In Principal-Agent problem, agent serves (or fails to serve) the interests of a principal. The action of agent on behalf of his principal requires some discretion. There are situations that include 3rd party players (persons or corporate identities) who gains/loses by the action of the agent. There are regulations, violation of which causes a possibility of a cost (as a penalty) being coerced upon the violator.
An agent is personally corrupt if he knowingly sacrifices his principal’s interest to his own, that is, if he betrays his trust. He is officially corrupt if, in serving his principal’s interest, he knowingly violates a rule, that is, acts illegally or unethically, albeit in his principal’s interest.
The corruption features the conflict between the public interest and the market. Widespread and substantial bribery has a significant influence to transform democratic/meritocratic based governmental procedure into one based on willingness-to-pay.
Perfect competition theory focuses on the impersonality of all market dealings. A producer will sell to customers irrespective of their age, gender, or appeal. Similar to the market, the ideal bureaucrat makes decisions, policies on the basis of meritocratic, objective measures irrespective of personal, ethnic or family ties. However, bribes likely can replace these meritocratic principles with an (im)-personal willingness-to-pay procedure; contrariwise, for the newcomers the payoff may be a mean to obtain power in society. From this perspective, we may analyze bribery relative to a system without bribery.
In a bureaucratic system where political and economic decisions are organized in a complete hierarchy, the activities of those organizations are imperfectly coordinated and the different incentives create principal-agent problem. Imperfect coordination might occur due to few reasons (Powell, 1977): 1) distorted information as it travels up the hierarchy; 2) time consuming and costly processing of the information at higher levels; 3) imperfect control of subordinates by their superiors; 4) influence of multiple superiors and of actions for alternative states of the environment on subordinate’s ability to fulfill the plan; etc.
When representatives are elected, they care about being re-elected, as well they likely care about their income.
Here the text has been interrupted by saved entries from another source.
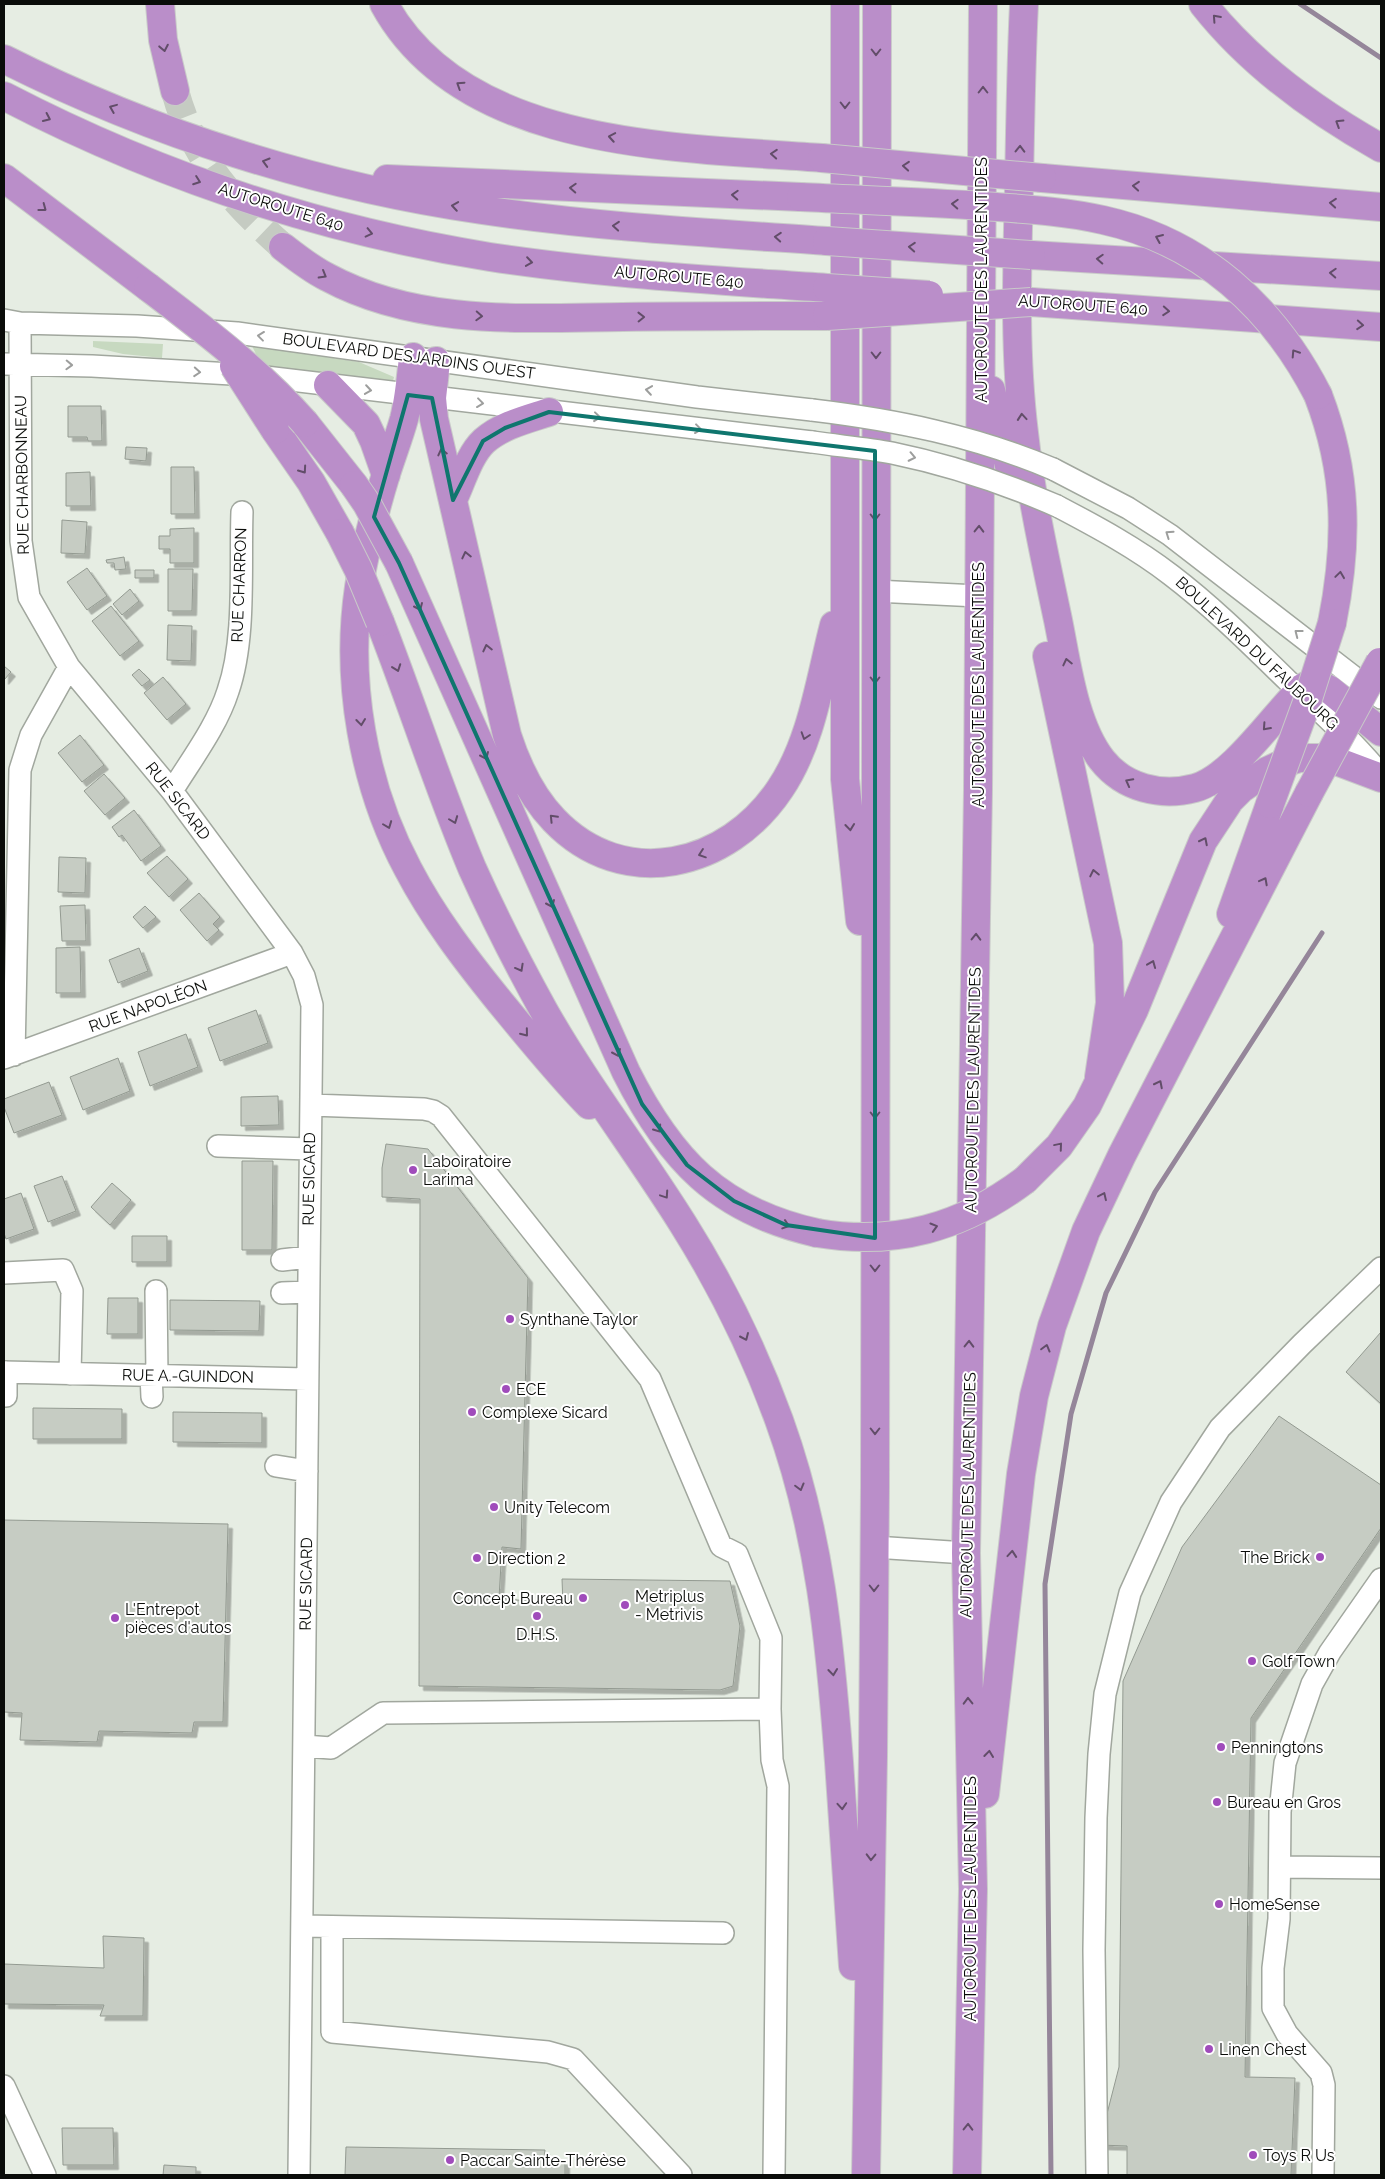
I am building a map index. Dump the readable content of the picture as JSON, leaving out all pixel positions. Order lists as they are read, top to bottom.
{
  "streets": {
    "highway": ["AUTOROUTE 640", "AUTOROUTE DES LAURENTIDES"],
    "street": [
      "BOULEVARD DESJARDINS OUEST",
      "RUE CHARBONNEAU",
      "RUE CHARRON",
      "BOULEVARD DU FAUBOURG",
      "RUE SICARD",
      "RUE NAPOLÉON",
      "RUE A.-GUINDON"
    ]
  },
  "crossings": [
    ["BOULEVARD DESJARDINS OUEST", "RUE CHARBONNEAU"],
    ["BOULEVARD DESJARDINS OUEST", "BOULEVARD DU FAUBOURG"],
    ["RUE CHARBONNEAU", "RUE SICARD"],
    ["RUE CHARRON", "RUE SICARD"],
    ["RUE SICARD", "RUE NAPOLÉON"],
    ["RUE SICARD", "RUE A.-GUINDON"]
  ],
  "places": [
    "Laboiratoire Larima",
    "Synthane Taylor",
    "ECE",
    "Complexe Sicard",
    "Unity Telecom",
    "The Brick",
    "Direction 2",
    "Concept Bureau",
    "Metriplus - Metrivis",
    "D.H.S.",
    "L'Entrepot pièces d'autos",
    "Golf Town",
    "Penningtons",
    "Bureau en Gros",
    "HomeSense",
    "Linen Chest",
    "Toys R Us",
    "Paccar Sainte-Thérèse"
  ]
}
In case of a low re-election chance, having no moral qualms about accepting payoffs, politician will be willing to b compensated by the bribe. Ceteris paribus, we may assume that the bureaucrats with the minimum reservation bribes are the ones that are certain of success or defeat. Considering that those payoffs can be spent either on a re-election purposes or personal purposes, then all politicians may possibly be corruptible.
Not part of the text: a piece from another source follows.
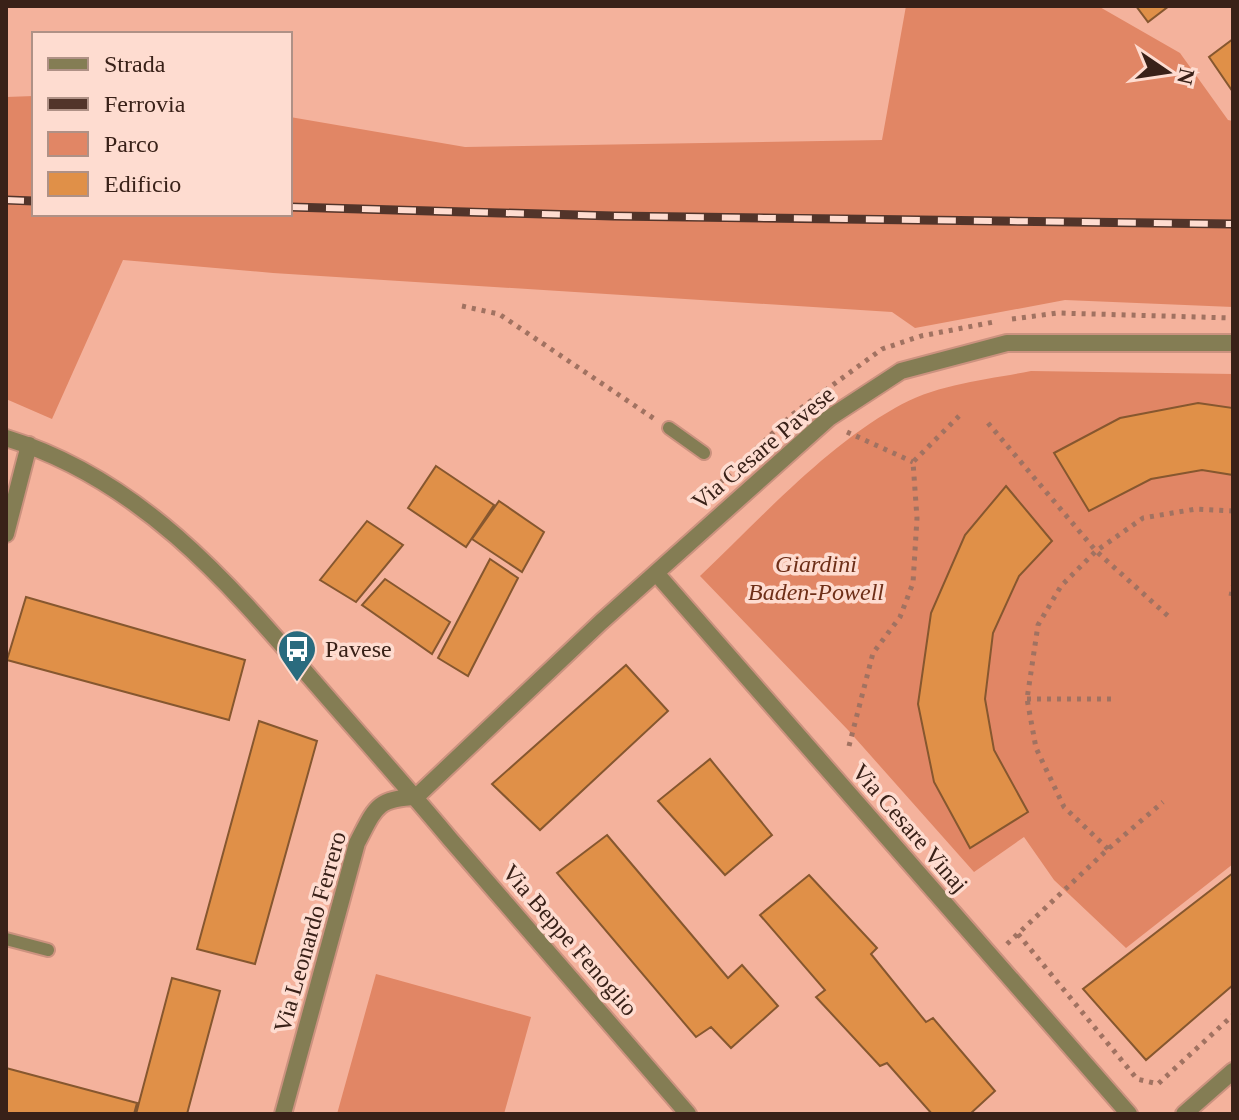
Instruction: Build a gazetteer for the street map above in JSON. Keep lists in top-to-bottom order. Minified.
{"streets":{"street":["Via Cesare Pavese","Via Cesare Vinaj","Via Leonardo Ferrero","Via Beppe Fenoglio"]},"crossings":[["Via Cesare Pavese","Via Cesare Vinaj"],["Via Cesare Pavese","Via Leonardo Ferrero"],["Via Cesare Pavese","Via Beppe Fenoglio"],["Via Leonardo Ferrero","Via Beppe Fenoglio"]],"parks":["Giardini Baden-Powell"],"places":{"bus stop":["Pavese"]},"legend":["Strada","Ferrovia","Parco","Edificio"],"north":"right"}
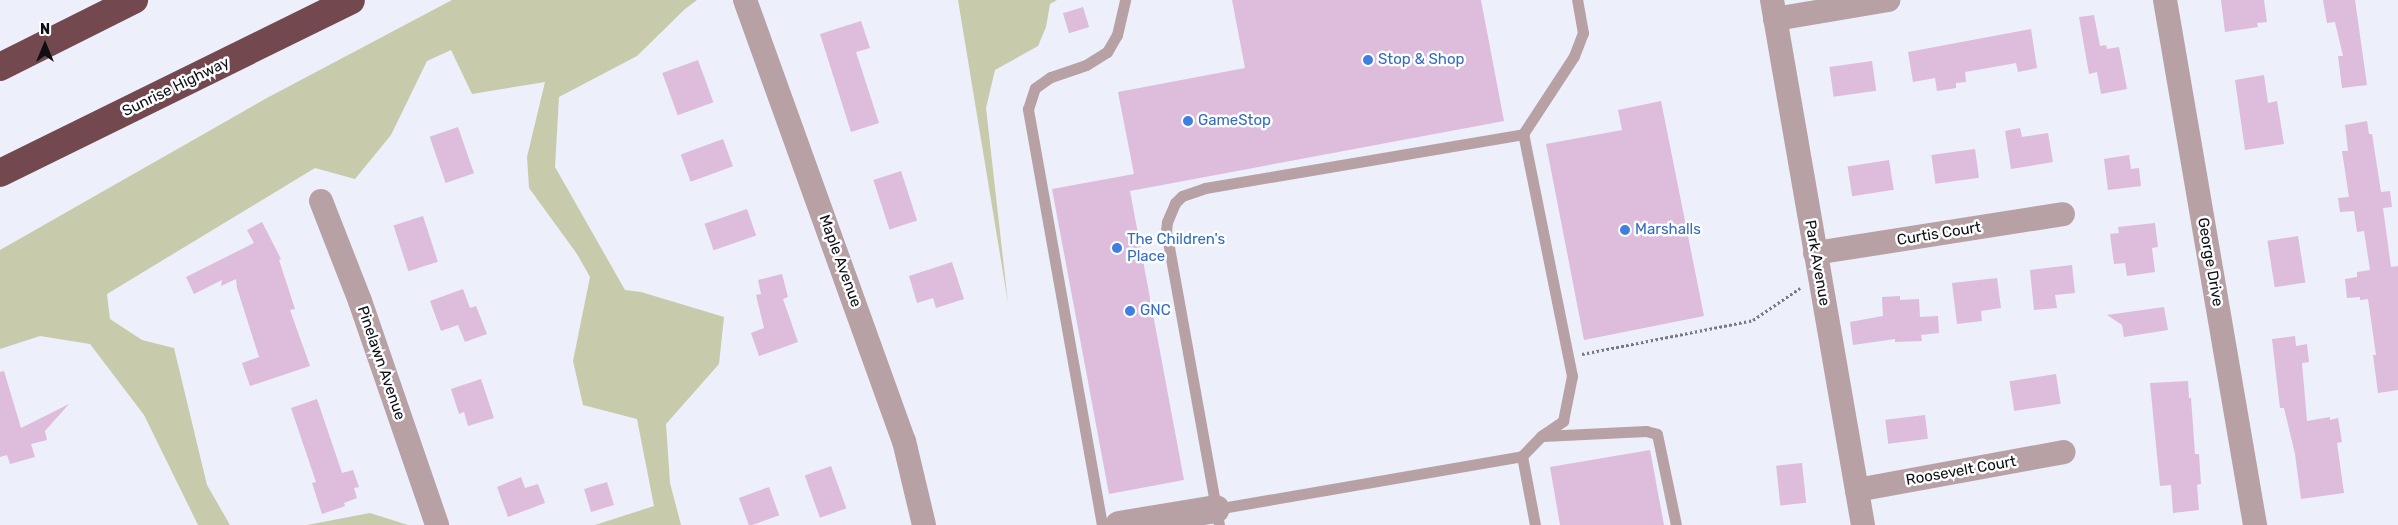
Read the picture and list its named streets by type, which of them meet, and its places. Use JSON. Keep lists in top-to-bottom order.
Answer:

Bribes cannot exist in a perfectly competitive market, where supplier sells and buyers receive all they demand at the market price. In order for corruption to happen, market imperfections are required. The reason is that, if bribes are proposed, in return there should be an excess profit out of which the bribe is paid, and if bribe is accepted, either the agent’s superiors are informed about it or there is a lack of monitoring.
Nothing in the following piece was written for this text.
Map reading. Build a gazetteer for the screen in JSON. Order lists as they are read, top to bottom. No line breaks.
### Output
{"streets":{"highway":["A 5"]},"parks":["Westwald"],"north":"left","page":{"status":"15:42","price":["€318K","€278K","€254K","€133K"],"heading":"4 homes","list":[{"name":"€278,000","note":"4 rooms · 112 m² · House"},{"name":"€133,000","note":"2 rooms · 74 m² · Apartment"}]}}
Illegal underground markets in the private sector arise when the institutional structure precludes owners from allocating their resources in a competitive market. All such illegal markets exist because government has attenuated or eliminated rights, preventing or altering the competitive free market allocation of resources.
In various economic contexts, buyer either pays bribes to obtain supplies, or receives bribes to accept an offer of supplier.
Dispensers of benefit and burdens
In order to control corruption, one way is that a competitive pressure can be introduced as a way of decreasing the payoffs to be received and discouraging bureaucrats from receiving bribes which are low relative to the risk of being detected and punished. For example, when a bureaucracy dispenses an unusual benefit, competition can be introduced by letting a candidate to reapply few times in the case of turn down by one official. If the cost of reapplication is small, the first official cannot demand bribes for the approval of application.
In order to prevent, the expected punishment for bribery must be linked to the marginal benefit from marginal increases in the payoff. Especially, the bribe-giver’s marginal punishment should be tied to the marginal increase in profit that a bribe makes possible, instead of the size of the bribe. Penalties set at a multiple of the bribe given may have little threatening effect on bribe-payers if the expected profits are larger.
In short, the role of competitive pressures in preventing corruption may be an important aspect of a strategy to deter the bribery of low-level officials, but requires a broad-based exploration of the impact of both organizational and market structure on the incentives for corruption facing both bureaucrats and their clients.